New Haven Police Department Chief Dean Esserman — best known for bringing Elm City police officers out of their cars and onto walking beats in New Haven’s neighborhoods — will serve on the National Advisory Board of the National Initiative for Building Community Trust and Justice, a national effort to improve the relationship between police and the communities they serve.

Last September, Attorney General Eric Holder announced that a $4.75 million grant would fund a national initiative to improve relationships between police and citizens, prompted by a trend of distrust after the events in Ferguson, Mo.
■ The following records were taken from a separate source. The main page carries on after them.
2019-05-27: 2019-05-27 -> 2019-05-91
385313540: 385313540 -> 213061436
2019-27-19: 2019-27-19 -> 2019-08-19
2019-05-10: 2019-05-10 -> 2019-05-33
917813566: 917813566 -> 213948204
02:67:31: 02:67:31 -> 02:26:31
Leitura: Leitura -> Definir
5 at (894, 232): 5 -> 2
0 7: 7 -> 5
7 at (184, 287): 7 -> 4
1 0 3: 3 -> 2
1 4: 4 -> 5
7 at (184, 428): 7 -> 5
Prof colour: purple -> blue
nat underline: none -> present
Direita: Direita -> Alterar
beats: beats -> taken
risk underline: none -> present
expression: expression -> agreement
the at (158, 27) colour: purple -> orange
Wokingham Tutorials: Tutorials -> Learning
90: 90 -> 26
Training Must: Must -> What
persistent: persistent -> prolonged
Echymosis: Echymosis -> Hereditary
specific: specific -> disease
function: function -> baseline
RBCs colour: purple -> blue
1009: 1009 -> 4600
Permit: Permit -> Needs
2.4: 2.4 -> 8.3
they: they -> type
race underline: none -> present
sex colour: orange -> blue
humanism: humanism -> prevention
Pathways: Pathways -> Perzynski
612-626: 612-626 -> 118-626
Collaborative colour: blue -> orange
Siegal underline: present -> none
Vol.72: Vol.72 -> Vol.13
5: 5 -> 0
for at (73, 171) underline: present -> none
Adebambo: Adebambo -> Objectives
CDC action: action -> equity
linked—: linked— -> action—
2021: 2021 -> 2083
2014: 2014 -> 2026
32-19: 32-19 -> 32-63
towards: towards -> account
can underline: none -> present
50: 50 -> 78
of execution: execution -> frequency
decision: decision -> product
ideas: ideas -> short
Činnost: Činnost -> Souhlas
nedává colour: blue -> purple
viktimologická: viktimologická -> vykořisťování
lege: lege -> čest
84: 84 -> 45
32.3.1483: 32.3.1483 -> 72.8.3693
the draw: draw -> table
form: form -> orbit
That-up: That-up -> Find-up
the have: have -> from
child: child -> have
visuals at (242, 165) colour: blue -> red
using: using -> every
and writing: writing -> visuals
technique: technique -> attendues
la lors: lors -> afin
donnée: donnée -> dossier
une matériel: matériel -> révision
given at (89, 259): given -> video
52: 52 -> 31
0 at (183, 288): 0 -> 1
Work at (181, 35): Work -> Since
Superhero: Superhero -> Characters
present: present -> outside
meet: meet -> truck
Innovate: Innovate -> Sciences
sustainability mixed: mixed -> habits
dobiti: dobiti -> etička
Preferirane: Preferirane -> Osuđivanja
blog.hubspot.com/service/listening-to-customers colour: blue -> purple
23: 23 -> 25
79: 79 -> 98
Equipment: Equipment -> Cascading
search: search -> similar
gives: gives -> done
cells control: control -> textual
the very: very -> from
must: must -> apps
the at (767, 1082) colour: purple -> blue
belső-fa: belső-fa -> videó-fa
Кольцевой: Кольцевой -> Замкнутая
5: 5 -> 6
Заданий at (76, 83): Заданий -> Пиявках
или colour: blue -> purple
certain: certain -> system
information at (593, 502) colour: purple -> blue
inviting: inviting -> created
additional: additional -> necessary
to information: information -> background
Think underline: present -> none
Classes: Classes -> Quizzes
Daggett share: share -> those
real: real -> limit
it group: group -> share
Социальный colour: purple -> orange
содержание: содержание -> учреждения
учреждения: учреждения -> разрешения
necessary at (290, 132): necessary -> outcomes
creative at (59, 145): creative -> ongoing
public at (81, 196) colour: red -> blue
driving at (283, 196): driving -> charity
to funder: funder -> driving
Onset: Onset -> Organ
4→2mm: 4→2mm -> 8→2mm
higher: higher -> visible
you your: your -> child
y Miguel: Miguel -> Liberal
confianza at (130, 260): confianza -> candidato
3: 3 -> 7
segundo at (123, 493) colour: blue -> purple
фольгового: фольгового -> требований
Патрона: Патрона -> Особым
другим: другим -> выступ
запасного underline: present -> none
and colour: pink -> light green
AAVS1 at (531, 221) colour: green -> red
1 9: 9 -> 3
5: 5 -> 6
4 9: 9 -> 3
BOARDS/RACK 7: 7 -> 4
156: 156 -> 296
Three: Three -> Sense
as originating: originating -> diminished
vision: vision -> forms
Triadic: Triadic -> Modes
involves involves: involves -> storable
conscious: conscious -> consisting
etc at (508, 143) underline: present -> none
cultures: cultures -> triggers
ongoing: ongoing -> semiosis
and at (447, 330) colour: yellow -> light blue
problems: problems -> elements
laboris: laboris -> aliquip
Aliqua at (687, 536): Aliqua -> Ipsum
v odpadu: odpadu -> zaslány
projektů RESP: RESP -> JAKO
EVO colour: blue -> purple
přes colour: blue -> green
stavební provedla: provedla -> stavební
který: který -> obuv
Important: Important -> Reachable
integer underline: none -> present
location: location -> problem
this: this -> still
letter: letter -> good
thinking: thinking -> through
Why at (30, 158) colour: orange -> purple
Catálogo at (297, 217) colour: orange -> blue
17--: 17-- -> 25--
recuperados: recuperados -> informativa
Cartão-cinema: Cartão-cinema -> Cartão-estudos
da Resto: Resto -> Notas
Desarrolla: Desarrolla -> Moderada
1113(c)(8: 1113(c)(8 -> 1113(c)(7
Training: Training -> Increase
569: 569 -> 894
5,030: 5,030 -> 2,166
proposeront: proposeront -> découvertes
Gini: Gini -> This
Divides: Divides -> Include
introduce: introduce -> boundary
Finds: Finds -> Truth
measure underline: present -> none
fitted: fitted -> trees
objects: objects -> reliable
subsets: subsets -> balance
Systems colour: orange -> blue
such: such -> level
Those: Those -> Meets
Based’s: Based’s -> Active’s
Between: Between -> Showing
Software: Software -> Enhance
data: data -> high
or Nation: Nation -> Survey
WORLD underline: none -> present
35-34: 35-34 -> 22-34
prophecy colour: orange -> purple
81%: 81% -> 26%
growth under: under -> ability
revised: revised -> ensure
Five months later, Esserman has been called to participate in the effort.

The National Initiative is a cooperative effort between the Department of Justice, John Jay College of Criminal Justice, Yale Law School, the University of California, Los Angeles and the Urban Institute. The initiative will first focus on identifying U.S. cities where the Board can pilot new policing strategies. Esserman will join Yale Law School professors Tracey Meares and Tom Tyler when the board convenes for the first time next month.

“The New Haven Police Department is proud to be invited to take a leadership role in this important national initiative,” Esserman said in a press release last Wednesday.

NHPD spokesperson David Hartman said that the initiative would highlight three areas that “hold great promise for concrete, rapid progress”: racial reconciliation, procedural justice and implicit bias.

A press release from the Department of Justice in September said the initiative hopes to reignite the public’s trust in policing by investing in training that will focus on evidence-based strategies, policy development and research.

John Jay College President Jeremy Travis said in a Wednesday press release that the initiative is one of the most ambitious and important steps the federal government has taken during his career in criminal justice. “Addressing the broken relationships between the police and communities of color across the nation is a fundamental challenge facing our democracy,” he said.

Esserman has also recently been invited to offer technical assistance and advice to the police force in St. Louis County, Mo., where he will join a group of officers from across the country who have been drafted to help address use-of-force doctrine and racial discrimination.

Hartman said Esserman’s emphasis on community policing has put him in a strong position to assist in areas that may have been suffering a break of trust between the community and the police.

NHPD was one of the pioneers of community policing in the early 1990s, which Esserman continued when he began as chief of police in 2011. He said New Haven is the only city in America that requires all of its police officers to engage in active foot patrol, where they must provide a visible police presence in an assigned neighborhood.

City Hall spokesperson Laurence Grotheer said Esserman’s dedication to community policing has helped to create trust and cooperation between the police and the public. New Haven has seen a drop in crime rates across the city under Esserman’s leadership.

Still, Esserman’s new appointment comes shortly after allegations of misconduct. In December, Mayor Toni Harp sent him a letter of reprimand after he reportedly shouted at an usher at September’s Yale-Army football game.

On Feb. 9, Esserman will join a collection of police officials, professors and organizations who will speak at a teach-in sponsored by Yale’s Department of African American Studies called “Ferguson and Beyond: Race, Policing and Social Justice.”

Esserman first joined the NHPD in 1987.